Marilyn McCabe

Marilyn McCabe's poetry has won awards and contests through AROHO, The Word Works, Grayson Books, and the New York State Council on the Arts. Her books of poems include Perpetual Motion and Glass Factory, and chapbooks Rugged Means of Grace and, most recently, Being Many Seeds, available at Grayson Books. Poems and videopoetry have been published in print and online. Marilyn blogs about writing and reading at Owrite.

Petit Pont

Almost flight, suspended, water moving under, not here, not there, neither coming nor going, at a stasis, a crossing, at a centerpoint, history passing under, the detritus of the day, the day, the dead, the market, old poisons, fallen things.

If I spread out my arms, they are a bridge.
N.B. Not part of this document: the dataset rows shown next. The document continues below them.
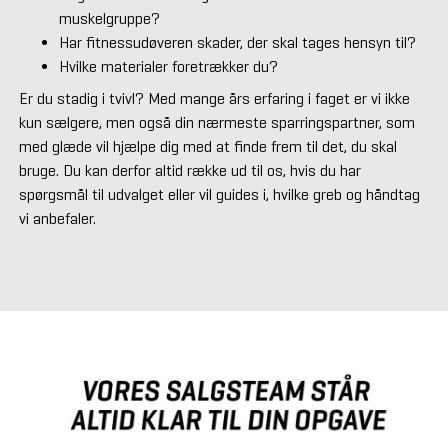
muskelgruppe?
Har fitnessudøveren skader, der skal tages hensyn til?
Hvilke materialer foretrækker du?
Er du stadig i tvivl? Med mange års erfaring i faget er vi ikke
kun sælgere, men også din nærmeste sparringspartner, som
med glæde vil hjælpe dig med at finde frem til det, du skal
bruge. Du kan derfor altid række ud til os, hvis du har
spørgsmål til udvalget eller vil guides i, hvilke greb og håndtag
vi anbefaler.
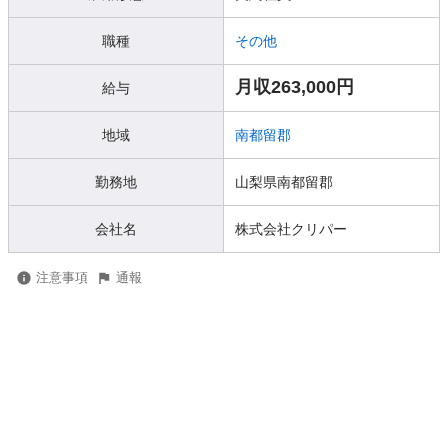
職種
その他
月収263,000円
給与
地域
南都留郡
勤務地
山梨県南都留郡
会社名
株式会社クリパー
注意事項
通報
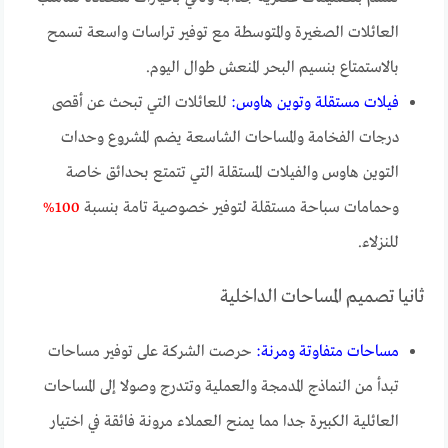
العائلات الصغيرة والمتوسطة مع توفير تراسات واسعة تسمح
بالاستمتاع بنسيم البحر المنعش طوال اليوم.
فيلات مستقلة وتوين هاوس:
للعائلات التي تبحث عن أقصى
درجات الفخامة والمساحات الشاسعة يضم المشروع وحدات
التوين هاوس والفيلات المستقلة التي تتمتع بحدائق خاصة
وحمامات سباحة مستقلة لتوفير خصوصية تامة بنسبة
100%
للنزلاء.
ثانيا تصميم المساحات الداخلية
مساحات متفاوتة ومرنة:
حرصت الشركة على توفير مساحات
تبدأ من النماذج المدمجة والعملية وتتدرج وصولا إلى المساحات
العائلية الكبيرة جدا مما يمنح العملاء مرونة فائقة في اختيار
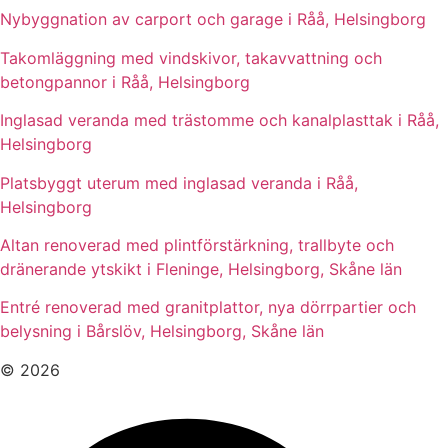
Nybyggnation av carport och garage i Råå, Helsingborg
Takomläggning med vindskivor, takavvattning och
betongpannor i Råå, Helsingborg
Inglasad veranda med trästomme och kanalplasttak i Råå,
Helsingborg
Platsbyggt uterum med inglasad veranda i Råå,
Helsingborg
Altan renoverad med plintförstärkning, trallbyte och
dränerande ytskikt i Fleninge, Helsingborg, Skåne län
Entré renoverad med granitplattor, nya dörrpartier och
belysning i Bårslöv, Helsingborg, Skåne län
© 2026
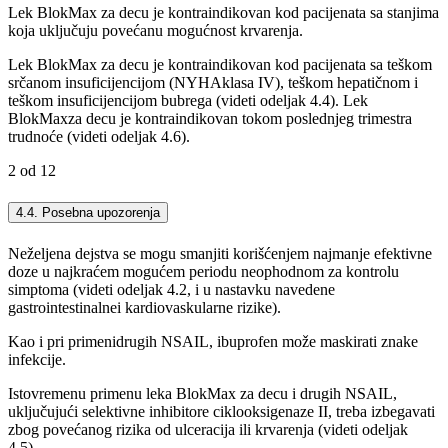
Lek BlokMax za decu je kontraindikovan kod pacijenata sa stanjima
koja uključuju povećanu mogućnost krvarenja.
Lek BlokMax za decu je kontraindikovan kod pacijenata sa teškom
srčanom insuficijencijom (NYHAklasa IV), teškom hepatičnom i
teškom insuficijencijom bubrega (videti odeljak 4.4). Lek
BlokMaxza decu je kontraindikovan tokom poslednjeg trimestra
trudnoće (videti odeljak 4.6).
2 od 12
4.4. Posebna upozorenja
Neželjena dejstva se mogu smanjiti korišćenjem najmanje efektivne
doze u najkraćem mogućem periodu neophodnom za kontrolu
simptoma (videti odeljak 4.2, i u nastavku navedene
gastrointestinalnei kardiovaskularne rizike).
Kao i pri primenidrugih NSAIL, ibuprofen može maskirati znake
infekcije.
Istovremenu primenu leka BlokMax za decu i drugih NSAIL,
uključujući selektivne inhibitore ciklooksigenaze II, treba izbegavati
zbog povećanog rizika od ulceracija ili krvarenja (videti odeljak
4.5).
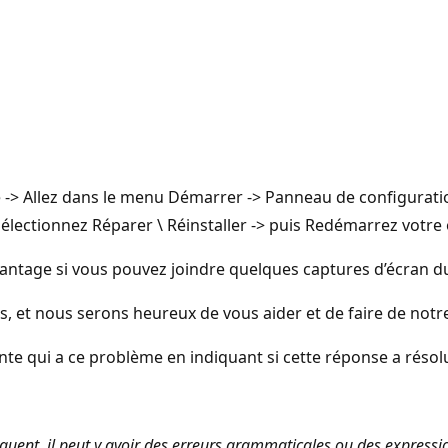
ce -> Allez dans le menu Démarrer -> Panneau de configurat
 Sélectionnez Réparer \ Réinstaller -> puis Redémarrez votre 
avantage si vous pouvez joindre quelques captures d’écran 
, et nous serons heureux de vous aider et de faire de not
e qui a ce problème en indiquant si cette réponse a résol
uent, il peut y avoir des erreurs grammaticales ou des expressi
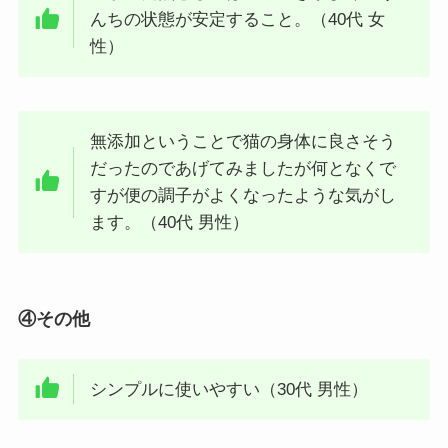
んちの状態が安定すること。（40代 女
性）
無添加ということで猫の身体に良さそう
だったのであげてみましたが何となくで
すが便の調子がよくなったような気がし
ます。（40代 男性）
④その他
シンプルに使いやすい（30代 男性）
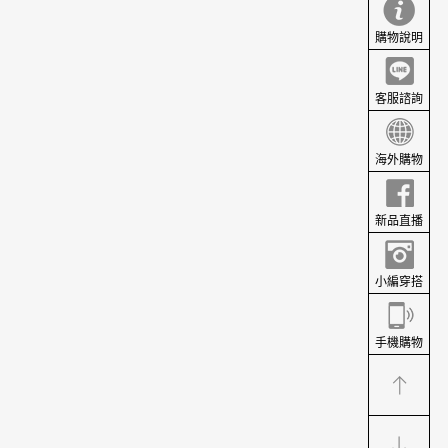
購物說明
客服諮詢
海外購物
新品直播
小編穿搭
手機購物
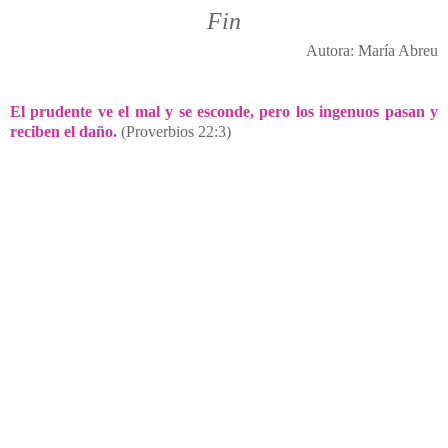
Fin
Autora: María Abreu
El prudente ve el mal y se esconde, pero los ingenuos pasan y
reciben el daño.
(Proverbios 22:3)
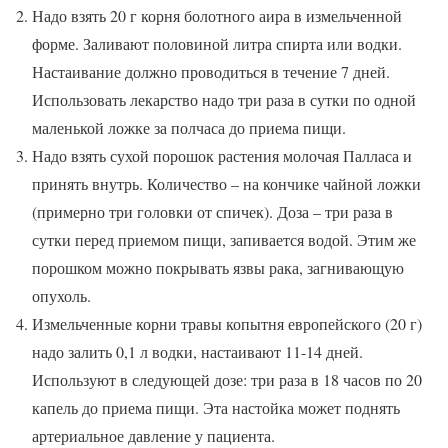
Надо взять 20 г корня болотного аира в измельченной
форме. Заливают половиной литра спирта или водки.
Настаивание должно проводиться в течение 7 дней.
Использовать лекарство надо три раза в сутки по одной
маленькой ложке за полчаса до приема пищи.
Надо взять сухой порошок растения молочая Палласа и
принять внутрь. Количество – на кончике чайной ложки
(примерно три головки от спичек). Доза – три раза в
сутки перед приемом пищи, запивается водой. Этим же
порошком можно покрывать язвы рака, загнивающую
опухоль.
Измельченные корни травы копытня европейского (20 г)
надо залить 0,1 л водки, настаивают 11-14 дней.
Используют в следующей дозе: три раза в 18 часов по 20
капель до приема пищи. Эта настойка может поднять
артериальное давление у пациента.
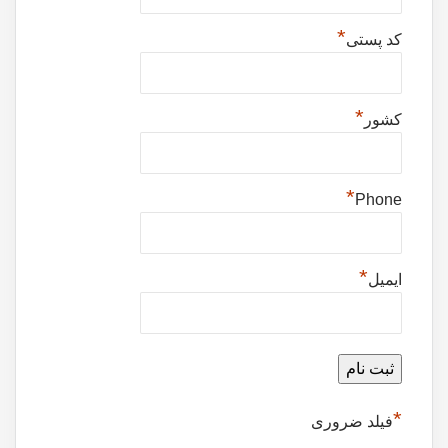
*
کد پستی
*
کشور
*
Phone
*
ایمیل
*
فیلد ضروری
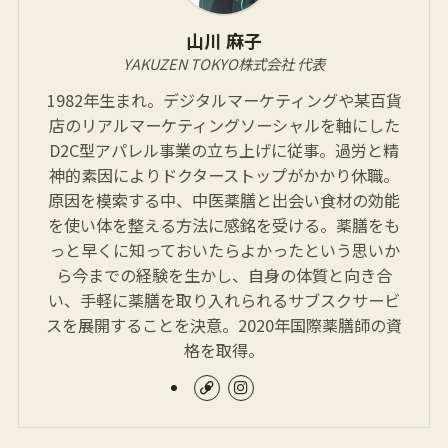
山川 麻子
YAKUZEN TOKYO株式会社 代表
1982年生まれ。デジタルマーケティングや某百貨
店のリアルマーケティングソーシャルを軸にした
D2C型アパレル事業の立ち上げに従事。過労と精
神的素因によりドクターストップがかかり休職。
原因を模索する中、中医薬膳と出会い食材の効能
を使い体を整える方法に感銘を受ける。薬膳をも
っと早くに知っておいたらよかったという思いか
ら今までの経験を生かし、自身の体質と向き合
い、手軽に薬膳を取り入れられるサブスクサービ
スを展開することを決意。2020年国際薬膳師の資
格を取得。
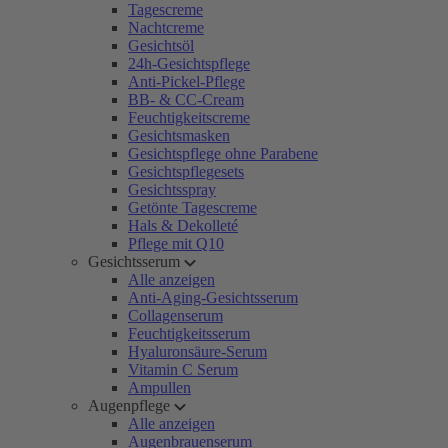
Tagescreme
Nachtcreme
Gesichtsöl
24h-Gesichtspflege
Anti-Pickel-Pflege
BB- & CC-Cream
Feuchtigkeitscreme
Gesichtsmasken
Gesichtspflege ohne Parabene
Gesichtspflegesets
Gesichtsspray
Getönte Tagescreme
Hals & Dekolleté
Pflege mit Q10
Gesichtsserum
Alle anzeigen
Anti-Aging-Gesichtsserum
Collagenserum
Feuchtigkeitsserum
Hyaluronsäure-Serum
Vitamin C Serum
Ampullen
Augenpflege
Alle anzeigen
Augenbrauenserum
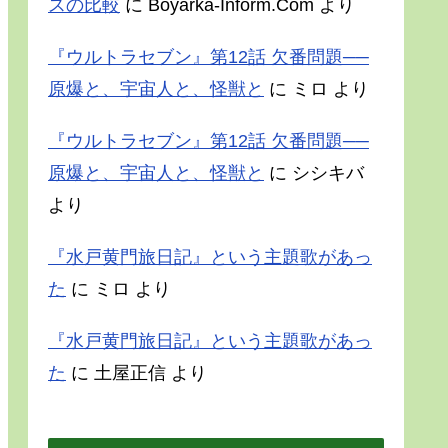
スの比較
に
Boyarka-Inform.Com
より
『ウルトラセブン』第12話 欠番問題──
原爆と、宇宙人と、怪獣と
に
ミロ
より
『ウルトラセブン』第12話 欠番問題──
原爆と、宇宙人と、怪獣と
に
シシキバ
より
『水戸黄門旅日記』という主題歌があっ
た
に
ミロ
より
『水戸黄門旅日記』という主題歌があっ
た
に
土屋正信
より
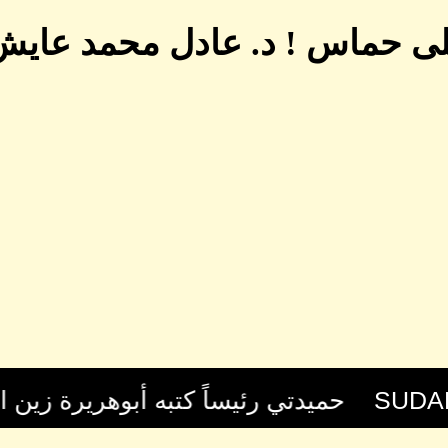
ى حماس ! د. عادل محمد عاي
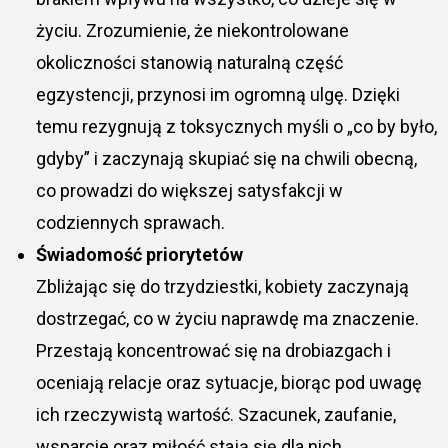
życiu. Zrozumienie, że niekontrolowane
okoliczności stanowią naturalną część
egzystencji, przynosi im ogromną ulgę. Dzięki
temu rezygnują z toksycznych myśli o „co by było,
gdyby” i zaczynają skupiać się na chwili obecną,
co prowadzi do większej satysfakcji w
codziennych sprawach.
Świadomość priorytetów
Zbliżając się do trzydziestki, kobiety zaczynają
dostrzegać, co w życiu naprawdę ma znaczenie.
Przestają koncentrować się na drobiazgach i
oceniają relacje oraz sytuacje, biorąc pod uwagę
ich rzeczywistą wartość. Szacunek, zaufanie,
wsparcie oraz miłość stają się dla nich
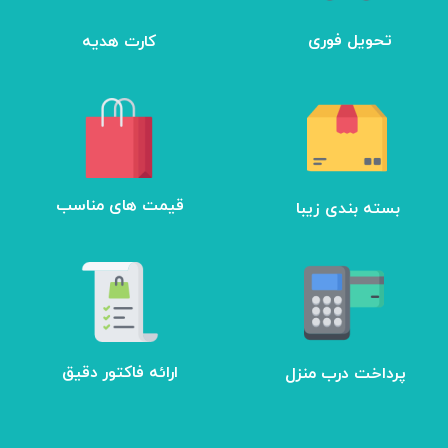
تحویل فوری
کارت هدیه
بسته بندی زیبا
​قیمت های مناسب
ارائه فاکتور دقیق
پرداخت درب منزل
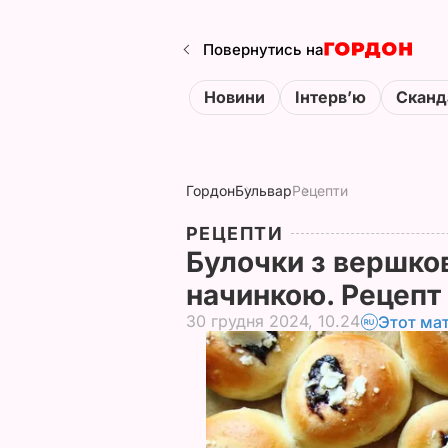
Повернутись на
Новини
Інтервʼю
Сканд
Гордон
Бульвар
Рецепти
РЕЦЕПТИ
Булочки з вершк
начинкою. Рецепт
30 грудня 2024, 10.24
Этот ма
Is my body a river? My head falls over the arc of shadow, splinters into light.

To the boatman below I'm on the edge. If I pull back, I disappear. 

The boatman waves until the bridge swallows him. Will he come out the other side, or disappear forever inside the bridge that is my body and its murky memory caverns? I never see him again.

If my husband stands next to me on the bridge our elbows would touch, an arc of touch, synapses snap to the skin's quick response, an exchange of energy, warm. But each one's bridge is a different bridge. Different river. Different point of departure, return. He would wonder at an unfamiliar dome while I watched a boat of white-clad people dancing. 

If we share what we see, our world is wider. If not, we are alone on the bridge. But we are all alone on the bridge.

If a bridge fails you, you may become an island. 

River unceasing. Fed and fed, it never rests. The bridge too. It never stops reaching the ends, never stops hovering over the water, heaving slightly toward the clouds.

I am moving; the river is still.

Drought makes a bridge disposable; flood disposes of it. 

You cannot cross a bridge. It is the river that is crossed. No more than you can cross a life. You pace it, waking every day to a new set of steps and stumbles. My mother shuffles into her sneakers, grasps her walker, heaves up to discover how long the hours are that river toward night.

It occurs to me that as I see on the bridge, I am seen. How much of what I do is toward that desire? A reach, span, a draw is what I do. If my acts build a bridge, you are the river.

You are the bridge. I am the river reaching reaching but rushing past. I can't stop leaving.

Some come to the bridge as a way down. They have crossed the river but the other side was just the same. The bridge to no where. A bird launched from a bridge lifts up. A man finds another way. In this way a bridge is a point not a line. Man falls the same rate as feather?

I can see upriver and down, and up both the streets that lead to the bridge. I am the focal point of all these other places to be. So I'm nowhere. Now here. Which way should I go?

A folktale says once upon a time death arrived and split the oneness into world and the afterlife. The people prayed to God to bring the two together, so God breathed on the earth to create a bridge. Did they want to die? Or can the dead come back now, dancing down God's breath?

 

The bridge is in the water. A cloud crosses the bridge. In this way, I am united with sky, as there I am: in it. Small cloud frowning. Bird on my head. 

As long as I am on the bridge, I do not have to be one sided. I am larger than that on the bridge. As long as I am on the bridge, I do not have to either age, nor act young for my years. I am just right. My skirt is not too short. My hair is not too matronly. Neither have I promise, nor have I betrayed my promise. On the bridge there is no need for ambition. No one fails the bridge, which has no expectations. The bridge does not care if you cross it or not. The bridge does not care if I curl up here as the night settles over us.

To stand on a bridge is a kind of rebellion. Pulled onward to the next bank beyond from where I began, the force of ongoing is almost irresistible. To stand on a bridge is to rethink momentum. Life becomes dimensional here at the crossroads of road and river, balanced between water and sky. I have an opportunity to resettle. I could, it seems, rise up.

Or is it a lack of courage that keeps me here, not there or there, keeps me suspended, as others move back and forth and the river on? I don't think so. I feel it would be easier to hurry onward with the tide of people, or leap into the river's progress than to withstand those forces, to create a small eddy here in the center, where thought can circle as a leaf.

This span is humanmade, structured, erected bit by bit, reach by reach, until the river is forded by concrete. Some man's hands held these pieces. This is someone's idea turned dimensional, whereas I am haphazard and chancy, a torque of muddled DNA. I stand on a thought thing, a calculation of which my weight is part. The bridge needs me.

Travel is a motion, even at a standstill. By definition you, traveler, have come from away and will go, as the bridge fully arrives. Night has come (will go) while I have stood here, dropping in shards into the river. In this way, bridge, river, night, you, and I are the same, ever in transit. Bright dart.

A bridge is a line connecting two points. A line cannot exist without its points. Two points demand a line. Align, no matter how much they try to ignore each other. Connect the dots: a bridge appears. But the bridge itself is unfamiliar. The bridge itself is unknown. Your first step off the known world takes you onto the bridge.